◆ **What is required**: Your answer should consist of each line below that includes the word "about".

□ □ □

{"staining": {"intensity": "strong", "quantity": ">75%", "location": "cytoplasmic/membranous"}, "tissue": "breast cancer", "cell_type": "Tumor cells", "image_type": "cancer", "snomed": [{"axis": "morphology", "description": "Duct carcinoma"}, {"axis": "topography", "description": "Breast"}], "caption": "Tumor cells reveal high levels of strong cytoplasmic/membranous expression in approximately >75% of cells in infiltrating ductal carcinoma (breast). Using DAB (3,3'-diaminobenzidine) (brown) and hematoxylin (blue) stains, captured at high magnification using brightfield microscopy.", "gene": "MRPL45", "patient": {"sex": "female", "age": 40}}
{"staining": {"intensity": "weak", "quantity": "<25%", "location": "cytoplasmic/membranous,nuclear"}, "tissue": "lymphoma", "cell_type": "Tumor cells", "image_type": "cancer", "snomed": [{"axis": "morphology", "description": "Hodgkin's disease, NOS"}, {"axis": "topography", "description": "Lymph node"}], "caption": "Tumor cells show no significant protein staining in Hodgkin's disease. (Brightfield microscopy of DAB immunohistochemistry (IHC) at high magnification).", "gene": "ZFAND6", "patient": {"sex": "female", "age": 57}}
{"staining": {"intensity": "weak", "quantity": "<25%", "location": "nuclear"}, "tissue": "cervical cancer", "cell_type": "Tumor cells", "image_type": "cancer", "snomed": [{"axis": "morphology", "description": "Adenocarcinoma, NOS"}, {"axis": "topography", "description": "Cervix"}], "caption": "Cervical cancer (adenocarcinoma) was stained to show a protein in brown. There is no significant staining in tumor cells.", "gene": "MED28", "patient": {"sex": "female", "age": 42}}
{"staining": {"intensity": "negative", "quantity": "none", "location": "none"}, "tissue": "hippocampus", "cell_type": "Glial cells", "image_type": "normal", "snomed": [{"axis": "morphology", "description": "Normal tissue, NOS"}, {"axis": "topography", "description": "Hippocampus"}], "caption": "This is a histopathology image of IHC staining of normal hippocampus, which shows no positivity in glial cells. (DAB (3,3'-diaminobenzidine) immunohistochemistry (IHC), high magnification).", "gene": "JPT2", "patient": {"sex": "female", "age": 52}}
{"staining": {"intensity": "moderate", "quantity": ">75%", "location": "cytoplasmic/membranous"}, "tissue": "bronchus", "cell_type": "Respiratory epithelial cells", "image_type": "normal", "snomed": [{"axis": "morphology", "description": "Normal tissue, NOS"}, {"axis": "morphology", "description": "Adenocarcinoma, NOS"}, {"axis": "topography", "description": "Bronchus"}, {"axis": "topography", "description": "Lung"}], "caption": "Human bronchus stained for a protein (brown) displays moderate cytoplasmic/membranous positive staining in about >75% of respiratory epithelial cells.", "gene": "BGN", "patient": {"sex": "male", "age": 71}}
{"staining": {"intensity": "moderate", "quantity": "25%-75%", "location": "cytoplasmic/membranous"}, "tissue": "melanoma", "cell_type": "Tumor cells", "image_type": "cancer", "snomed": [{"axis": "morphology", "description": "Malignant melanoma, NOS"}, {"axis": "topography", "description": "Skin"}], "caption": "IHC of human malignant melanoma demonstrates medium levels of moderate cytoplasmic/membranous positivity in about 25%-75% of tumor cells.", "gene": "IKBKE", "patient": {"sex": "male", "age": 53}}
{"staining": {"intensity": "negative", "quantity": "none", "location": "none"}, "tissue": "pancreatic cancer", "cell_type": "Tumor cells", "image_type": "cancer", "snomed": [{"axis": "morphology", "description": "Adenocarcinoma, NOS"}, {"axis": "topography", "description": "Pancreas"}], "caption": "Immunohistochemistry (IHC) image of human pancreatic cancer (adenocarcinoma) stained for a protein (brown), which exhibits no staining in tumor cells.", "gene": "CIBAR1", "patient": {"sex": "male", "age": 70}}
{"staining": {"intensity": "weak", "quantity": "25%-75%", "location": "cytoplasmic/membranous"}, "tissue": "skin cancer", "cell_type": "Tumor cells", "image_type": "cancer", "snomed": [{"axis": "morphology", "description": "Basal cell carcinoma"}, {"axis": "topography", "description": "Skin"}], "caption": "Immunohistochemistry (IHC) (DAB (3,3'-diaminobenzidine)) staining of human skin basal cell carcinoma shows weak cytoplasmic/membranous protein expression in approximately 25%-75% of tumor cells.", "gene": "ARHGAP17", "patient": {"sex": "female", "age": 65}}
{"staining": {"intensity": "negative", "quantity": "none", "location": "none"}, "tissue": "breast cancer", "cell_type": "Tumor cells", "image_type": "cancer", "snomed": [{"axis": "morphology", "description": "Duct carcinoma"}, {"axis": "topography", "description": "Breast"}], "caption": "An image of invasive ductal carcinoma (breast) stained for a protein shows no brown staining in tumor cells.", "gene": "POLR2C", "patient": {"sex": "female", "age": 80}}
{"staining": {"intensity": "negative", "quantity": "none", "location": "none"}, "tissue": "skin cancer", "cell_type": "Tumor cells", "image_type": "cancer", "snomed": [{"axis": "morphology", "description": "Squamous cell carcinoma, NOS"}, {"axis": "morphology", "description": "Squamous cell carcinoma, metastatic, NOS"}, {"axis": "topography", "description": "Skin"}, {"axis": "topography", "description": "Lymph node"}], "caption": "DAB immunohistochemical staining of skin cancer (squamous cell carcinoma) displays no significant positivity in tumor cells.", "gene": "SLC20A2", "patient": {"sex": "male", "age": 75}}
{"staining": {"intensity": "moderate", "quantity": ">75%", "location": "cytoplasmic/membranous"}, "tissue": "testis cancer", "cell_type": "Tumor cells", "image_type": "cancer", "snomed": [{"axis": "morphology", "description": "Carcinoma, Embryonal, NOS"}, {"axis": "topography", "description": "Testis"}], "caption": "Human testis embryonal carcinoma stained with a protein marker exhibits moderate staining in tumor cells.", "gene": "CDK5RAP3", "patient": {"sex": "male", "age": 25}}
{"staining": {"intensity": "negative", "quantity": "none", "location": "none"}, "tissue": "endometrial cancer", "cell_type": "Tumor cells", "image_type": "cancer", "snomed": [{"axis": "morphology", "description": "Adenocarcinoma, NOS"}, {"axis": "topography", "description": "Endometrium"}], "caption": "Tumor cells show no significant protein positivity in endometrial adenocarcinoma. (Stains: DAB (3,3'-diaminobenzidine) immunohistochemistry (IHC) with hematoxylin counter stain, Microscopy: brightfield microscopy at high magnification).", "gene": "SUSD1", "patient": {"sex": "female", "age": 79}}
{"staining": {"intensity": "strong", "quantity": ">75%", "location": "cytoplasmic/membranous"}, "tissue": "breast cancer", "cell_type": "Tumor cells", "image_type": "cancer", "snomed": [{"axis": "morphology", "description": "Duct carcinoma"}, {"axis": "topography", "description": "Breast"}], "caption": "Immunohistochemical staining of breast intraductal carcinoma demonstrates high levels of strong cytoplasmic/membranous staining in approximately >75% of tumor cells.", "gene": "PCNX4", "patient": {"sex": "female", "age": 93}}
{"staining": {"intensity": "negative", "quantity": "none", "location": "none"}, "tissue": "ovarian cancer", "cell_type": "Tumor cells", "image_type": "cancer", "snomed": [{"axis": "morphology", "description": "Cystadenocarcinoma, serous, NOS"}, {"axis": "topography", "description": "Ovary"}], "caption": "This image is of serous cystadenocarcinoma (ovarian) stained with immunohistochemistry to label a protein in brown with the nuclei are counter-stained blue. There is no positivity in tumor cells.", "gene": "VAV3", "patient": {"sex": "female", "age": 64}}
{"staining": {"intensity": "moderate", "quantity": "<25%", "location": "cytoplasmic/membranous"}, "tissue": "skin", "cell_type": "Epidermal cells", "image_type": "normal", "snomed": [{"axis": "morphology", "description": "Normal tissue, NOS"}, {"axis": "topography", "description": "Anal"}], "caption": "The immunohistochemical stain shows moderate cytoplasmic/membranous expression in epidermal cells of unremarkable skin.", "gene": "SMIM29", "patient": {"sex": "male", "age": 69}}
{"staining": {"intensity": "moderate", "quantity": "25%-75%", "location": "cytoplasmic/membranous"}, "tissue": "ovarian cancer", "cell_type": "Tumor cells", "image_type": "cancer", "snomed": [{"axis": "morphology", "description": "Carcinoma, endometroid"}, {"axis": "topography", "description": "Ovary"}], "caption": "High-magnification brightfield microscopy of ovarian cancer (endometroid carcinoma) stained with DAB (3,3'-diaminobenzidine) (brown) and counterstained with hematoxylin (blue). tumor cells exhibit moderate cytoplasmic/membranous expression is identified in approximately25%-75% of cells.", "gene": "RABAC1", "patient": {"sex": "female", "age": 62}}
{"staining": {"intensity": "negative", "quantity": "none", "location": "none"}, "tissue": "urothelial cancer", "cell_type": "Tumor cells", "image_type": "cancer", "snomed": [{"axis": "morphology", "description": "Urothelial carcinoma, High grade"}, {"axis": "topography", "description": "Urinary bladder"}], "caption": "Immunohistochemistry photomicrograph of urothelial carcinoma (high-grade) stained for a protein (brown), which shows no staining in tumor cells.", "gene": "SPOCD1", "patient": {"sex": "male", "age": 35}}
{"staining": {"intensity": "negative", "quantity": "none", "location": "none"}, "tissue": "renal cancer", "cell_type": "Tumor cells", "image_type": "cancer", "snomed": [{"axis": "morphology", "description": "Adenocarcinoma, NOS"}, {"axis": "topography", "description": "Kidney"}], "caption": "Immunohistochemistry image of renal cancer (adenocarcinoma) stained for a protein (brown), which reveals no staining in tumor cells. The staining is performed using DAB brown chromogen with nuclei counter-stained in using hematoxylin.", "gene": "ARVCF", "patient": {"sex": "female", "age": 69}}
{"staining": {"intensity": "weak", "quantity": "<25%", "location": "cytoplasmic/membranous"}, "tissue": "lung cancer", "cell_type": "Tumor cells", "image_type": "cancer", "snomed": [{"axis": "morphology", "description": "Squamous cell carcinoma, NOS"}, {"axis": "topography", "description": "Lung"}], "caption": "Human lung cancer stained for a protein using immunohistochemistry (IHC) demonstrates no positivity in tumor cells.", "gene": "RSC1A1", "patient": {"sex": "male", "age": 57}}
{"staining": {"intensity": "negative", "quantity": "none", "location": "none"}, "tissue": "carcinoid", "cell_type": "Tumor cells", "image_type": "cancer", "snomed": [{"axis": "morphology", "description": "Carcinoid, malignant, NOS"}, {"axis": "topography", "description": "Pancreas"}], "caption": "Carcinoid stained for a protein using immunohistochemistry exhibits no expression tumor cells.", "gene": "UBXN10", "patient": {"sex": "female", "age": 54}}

□ □ □

◆ **Exercise response**:
{"staining": {"intensity": "moderate", "quantity": ">75%", "location": "cytoplasmic/membranous"}, "tissue": "bronchus", "cell_type": "Respiratory epithelial cells", "image_type": "normal", "snomed": [{"axis": "morphology", "description": "Normal tissue, NOS"}, {"axis": "morphology", "description": "Adenocarcinoma, NOS"}, {"axis": "topography", "description": "Bronchus"}, {"axis": "topography", "description": "Lung"}], "caption": "Human bronchus stained for a protein (brown) displays moderate cytoplasmic/membranous positive staining in about >75% of respiratory epithelial cells.", "gene": "BGN", "patient": {"sex": "male", "age": 71}}
{"staining": {"intensity": "moderate", "quantity": "25%-75%", "location": "cytoplasmic/membranous"}, "tissue": "melanoma", "cell_type": "Tumor cells", "image_type": "cancer", "snomed": [{"axis": "morphology", "description": "Malignant melanoma, NOS"}, {"axis": "topography", "description": "Skin"}], "caption": "IHC of human malignant melanoma demonstrates medium levels of moderate cytoplasmic/membranous positivity in about 25%-75% of tumor cells.", "gene": "IKBKE", "patient": {"sex": "male", "age": 53}}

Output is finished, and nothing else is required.